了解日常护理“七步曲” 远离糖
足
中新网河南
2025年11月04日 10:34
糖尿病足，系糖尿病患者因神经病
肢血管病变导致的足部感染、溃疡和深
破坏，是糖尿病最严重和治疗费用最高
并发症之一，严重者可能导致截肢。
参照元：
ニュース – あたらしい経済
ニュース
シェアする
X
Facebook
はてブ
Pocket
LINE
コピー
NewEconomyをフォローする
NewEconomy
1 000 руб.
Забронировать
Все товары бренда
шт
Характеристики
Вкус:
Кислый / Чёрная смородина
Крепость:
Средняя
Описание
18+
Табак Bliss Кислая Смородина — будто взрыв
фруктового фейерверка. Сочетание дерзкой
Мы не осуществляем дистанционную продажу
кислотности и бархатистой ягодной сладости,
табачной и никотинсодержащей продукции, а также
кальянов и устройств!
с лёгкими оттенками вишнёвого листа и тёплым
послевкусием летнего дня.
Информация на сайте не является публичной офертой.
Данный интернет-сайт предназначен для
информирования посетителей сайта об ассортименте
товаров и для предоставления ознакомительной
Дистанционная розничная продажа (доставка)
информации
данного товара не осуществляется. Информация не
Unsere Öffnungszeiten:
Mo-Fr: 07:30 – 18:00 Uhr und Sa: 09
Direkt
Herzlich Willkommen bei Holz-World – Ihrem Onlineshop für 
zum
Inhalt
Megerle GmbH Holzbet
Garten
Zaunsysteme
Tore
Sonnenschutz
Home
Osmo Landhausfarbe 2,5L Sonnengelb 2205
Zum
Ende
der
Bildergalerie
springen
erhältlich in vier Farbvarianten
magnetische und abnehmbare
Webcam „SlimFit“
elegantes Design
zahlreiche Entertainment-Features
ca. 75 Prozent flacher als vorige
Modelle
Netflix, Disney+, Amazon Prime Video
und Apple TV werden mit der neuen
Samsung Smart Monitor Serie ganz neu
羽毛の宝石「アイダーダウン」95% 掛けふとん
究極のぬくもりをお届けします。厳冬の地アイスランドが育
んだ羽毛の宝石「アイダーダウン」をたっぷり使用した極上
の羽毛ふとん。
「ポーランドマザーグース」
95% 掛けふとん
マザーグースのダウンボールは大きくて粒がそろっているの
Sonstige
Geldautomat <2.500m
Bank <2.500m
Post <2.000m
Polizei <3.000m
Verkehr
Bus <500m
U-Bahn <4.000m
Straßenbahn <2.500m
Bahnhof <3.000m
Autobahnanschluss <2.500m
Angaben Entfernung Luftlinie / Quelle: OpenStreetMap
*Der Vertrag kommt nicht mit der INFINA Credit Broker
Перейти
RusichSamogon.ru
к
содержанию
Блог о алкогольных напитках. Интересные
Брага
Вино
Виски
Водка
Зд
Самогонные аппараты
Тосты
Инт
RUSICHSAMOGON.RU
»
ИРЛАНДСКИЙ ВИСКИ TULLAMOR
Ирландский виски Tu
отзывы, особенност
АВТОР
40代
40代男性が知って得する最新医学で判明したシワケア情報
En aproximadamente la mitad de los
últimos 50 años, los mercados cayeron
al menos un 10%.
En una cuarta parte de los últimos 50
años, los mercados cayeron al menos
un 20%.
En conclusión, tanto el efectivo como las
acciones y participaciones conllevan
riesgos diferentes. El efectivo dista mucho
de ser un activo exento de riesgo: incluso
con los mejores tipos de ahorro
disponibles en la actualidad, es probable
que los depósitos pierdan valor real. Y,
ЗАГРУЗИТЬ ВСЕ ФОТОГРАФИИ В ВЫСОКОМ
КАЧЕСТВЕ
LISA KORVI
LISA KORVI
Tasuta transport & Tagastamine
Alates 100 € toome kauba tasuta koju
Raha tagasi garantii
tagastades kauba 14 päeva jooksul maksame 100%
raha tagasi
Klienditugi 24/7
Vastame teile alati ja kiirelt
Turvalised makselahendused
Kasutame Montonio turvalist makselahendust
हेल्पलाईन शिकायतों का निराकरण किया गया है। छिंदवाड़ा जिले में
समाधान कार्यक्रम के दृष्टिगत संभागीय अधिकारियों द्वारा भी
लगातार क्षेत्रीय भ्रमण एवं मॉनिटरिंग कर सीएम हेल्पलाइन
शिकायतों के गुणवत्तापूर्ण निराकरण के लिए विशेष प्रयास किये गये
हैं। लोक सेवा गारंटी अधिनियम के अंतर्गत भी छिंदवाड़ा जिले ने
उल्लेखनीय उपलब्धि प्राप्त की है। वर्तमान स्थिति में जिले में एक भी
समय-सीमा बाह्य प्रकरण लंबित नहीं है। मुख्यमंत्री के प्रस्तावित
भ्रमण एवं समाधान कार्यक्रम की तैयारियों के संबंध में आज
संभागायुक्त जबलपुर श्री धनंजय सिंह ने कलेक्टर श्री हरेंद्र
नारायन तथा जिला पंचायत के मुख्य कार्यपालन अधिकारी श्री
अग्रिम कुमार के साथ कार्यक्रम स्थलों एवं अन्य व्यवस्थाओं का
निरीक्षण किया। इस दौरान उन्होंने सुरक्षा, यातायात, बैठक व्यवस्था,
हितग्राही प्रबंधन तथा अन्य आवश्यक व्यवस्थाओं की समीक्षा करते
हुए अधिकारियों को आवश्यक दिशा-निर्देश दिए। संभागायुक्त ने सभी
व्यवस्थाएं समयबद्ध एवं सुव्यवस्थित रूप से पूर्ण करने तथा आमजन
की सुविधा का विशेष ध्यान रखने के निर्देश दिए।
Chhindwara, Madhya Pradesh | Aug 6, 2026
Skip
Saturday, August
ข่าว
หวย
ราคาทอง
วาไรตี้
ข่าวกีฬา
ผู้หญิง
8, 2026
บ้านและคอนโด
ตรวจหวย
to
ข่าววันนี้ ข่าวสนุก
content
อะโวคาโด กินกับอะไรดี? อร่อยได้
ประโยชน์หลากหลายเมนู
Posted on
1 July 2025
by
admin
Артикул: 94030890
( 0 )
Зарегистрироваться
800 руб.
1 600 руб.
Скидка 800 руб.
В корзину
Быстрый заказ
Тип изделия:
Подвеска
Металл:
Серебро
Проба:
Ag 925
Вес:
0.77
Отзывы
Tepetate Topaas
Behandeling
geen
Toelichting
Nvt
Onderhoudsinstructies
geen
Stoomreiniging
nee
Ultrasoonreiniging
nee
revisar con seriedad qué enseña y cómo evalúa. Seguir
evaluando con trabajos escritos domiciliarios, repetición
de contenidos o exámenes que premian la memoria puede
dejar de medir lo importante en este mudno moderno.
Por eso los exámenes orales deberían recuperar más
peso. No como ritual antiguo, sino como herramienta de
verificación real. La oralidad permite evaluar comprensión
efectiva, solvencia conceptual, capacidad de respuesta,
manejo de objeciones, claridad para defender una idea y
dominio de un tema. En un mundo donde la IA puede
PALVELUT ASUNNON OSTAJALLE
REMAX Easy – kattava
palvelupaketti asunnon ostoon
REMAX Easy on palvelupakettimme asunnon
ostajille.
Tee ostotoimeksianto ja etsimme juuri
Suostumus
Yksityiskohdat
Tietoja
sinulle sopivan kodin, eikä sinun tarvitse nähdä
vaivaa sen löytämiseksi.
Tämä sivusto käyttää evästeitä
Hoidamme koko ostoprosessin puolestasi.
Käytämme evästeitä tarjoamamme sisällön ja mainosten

Task statement: Write out exactly the lines from the start of the material through the line with "Данный интернет-сайт предназначен для". No other output is expected.

Response area:
了解日常护理“七步曲” 远离糖
足
中新网河南
2025年11月04日 10:34
糖尿病足，系糖尿病患者因神经病
肢血管病变导致的足部感染、溃疡和深
破坏，是糖尿病最严重和治疗费用最高
并发症之一，严重者可能导致截肢。
参照元：
ニュース – あたらしい経済
ニュース
シェアする
X
Facebook
はてブ
Pocket
LINE
コピー
NewEconomyをフォローする
NewEconomy
1 000 руб.
Забронировать
Все товары бренда
шт
Характеристики
Вкус:
Кислый / Чёрная смородина
Крепость:
Средняя
Описание
18+
Табак Bliss Кислая Смородина — будто взрыв
фруктового фейерверка. Сочетание дерзкой
Мы не осуществляем дистанционную продажу
кислотности и бархатистой ягодной сладости,
табачной и никотинсодержащей продукции, а также
кальянов и устройств!
с лёгкими оттенками вишнёвого листа и тёплым
послевкусием летнего дня.
Информация на сайте не является публичной офертой.
Данный интернет-сайт предназначен для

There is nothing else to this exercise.